# [PROMPT]
Only lines containing "props" are wanted from the data below. Copy those lines.

RECORDS FOR THE TASK below:

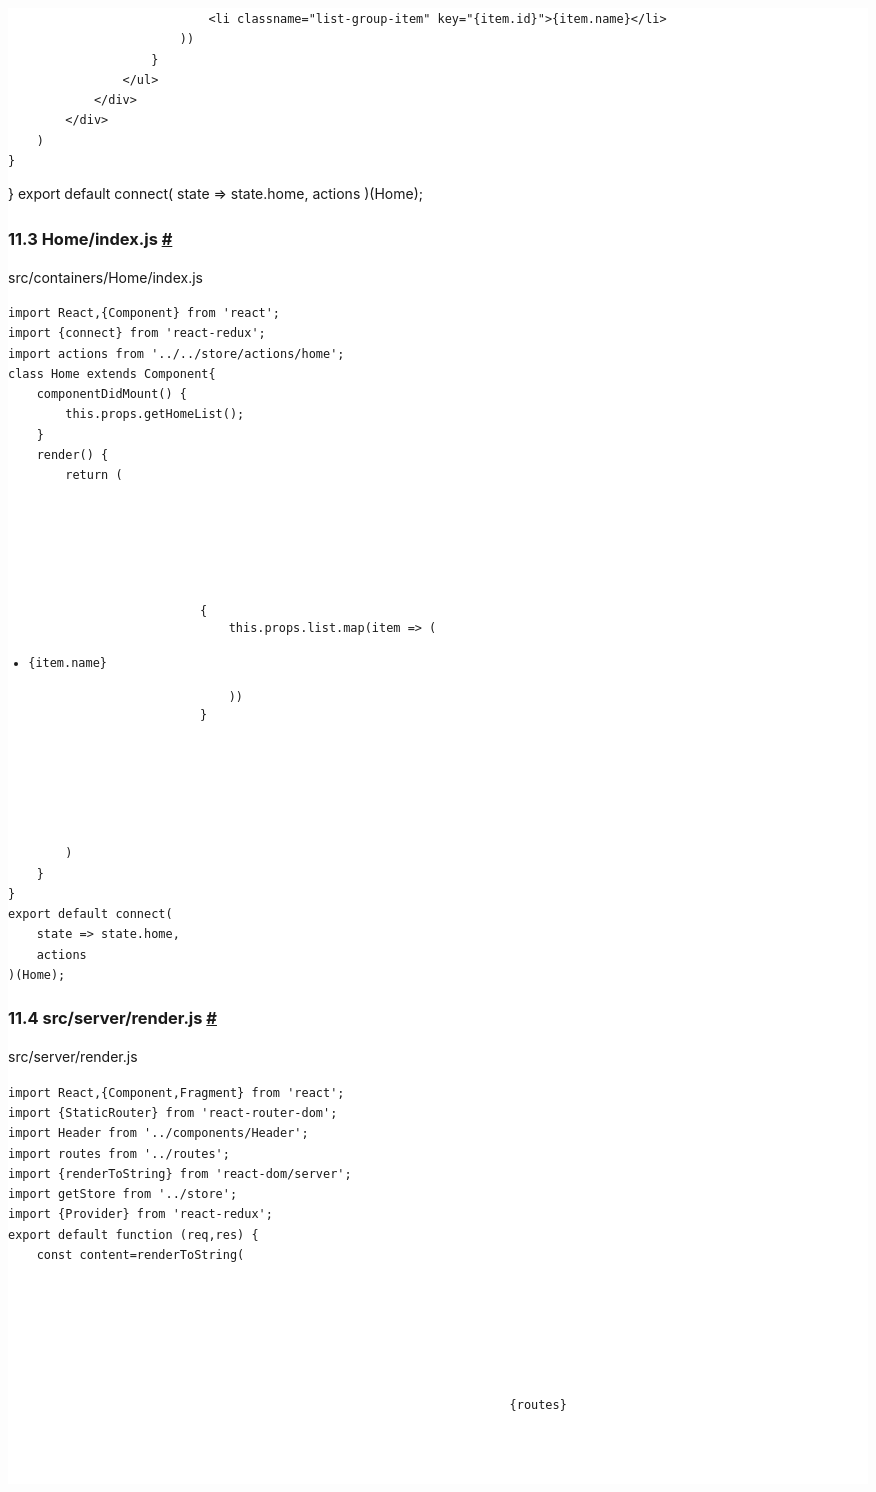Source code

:                                 <li classname="list-group-item" key="{item.id}">{item.name}</li>
                            ))
                        }
                    </ul>
                </div>
            </div>
        )
    }
}
export default connect(
    state =&gt; state.home,
    actions
)(Home);
</code></pre>
<h3 id="t5511.3 Home/index.js">11.3 Home/index.js <a href="#t5511.3 Home/index.js"> # </a></h3>
<p>src/containers/Home/index.js</p>
<pre><code class="lang-js">import React,{Component} from &apos;react&apos;;
import {connect} from &apos;react-redux&apos;;
import actions from &apos;../../store/actions/home&apos;;
class Home extends Component{
    componentDidMount() {
        this.props.getHomeList();
    }
    render() {
        return (
            <div classname="row">
                <div classname="col-md-12">
                    <ul classname="list-group">
                        {
                            this.props.list.map(item =&gt; (
                                <li classname="list-group-item" key="{item.id}">{item.name}</li>
                            ))
                        }
                    </ul>
                </div>
            </div>
        )
    }
}
export default connect(
    state =&gt; state.home,
    actions
)(Home);
</code></pre>
<h3 id="t5611.4 src/server/render.js">11.4 src/server/render.js <a href="#t5611.4 src/server/render.js"> # </a></h3>
<p>src/server/render.js</p>
<pre><code class="lang-js">import React,{Component,Fragment} from &apos;react&apos;;
import {StaticRouter} from &apos;react-router-dom&apos;;
import Header from &apos;../components/Header&apos;;
import routes from &apos;../routes&apos;;
import {renderToString} from &apos;react-dom/server&apos;;
import getStore from &apos;../store&apos;;
import {Provider} from &apos;react-redux&apos;;
export default function (req,res) {
    const content=renderToString(
        <provider store="{getStore()}">
            <staticrouter context="{{}}" location="{req.path}">
                    <fragment>
                        <header>
                        <div classname="container" style="{{marginTop:70}}">
                            {routes}
                        </div>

End of RECORDS FOR THE TASK.

# [ANSWER SECTION]
        this.props.getHomeList();
                            this.props.list.map(item =&gt; (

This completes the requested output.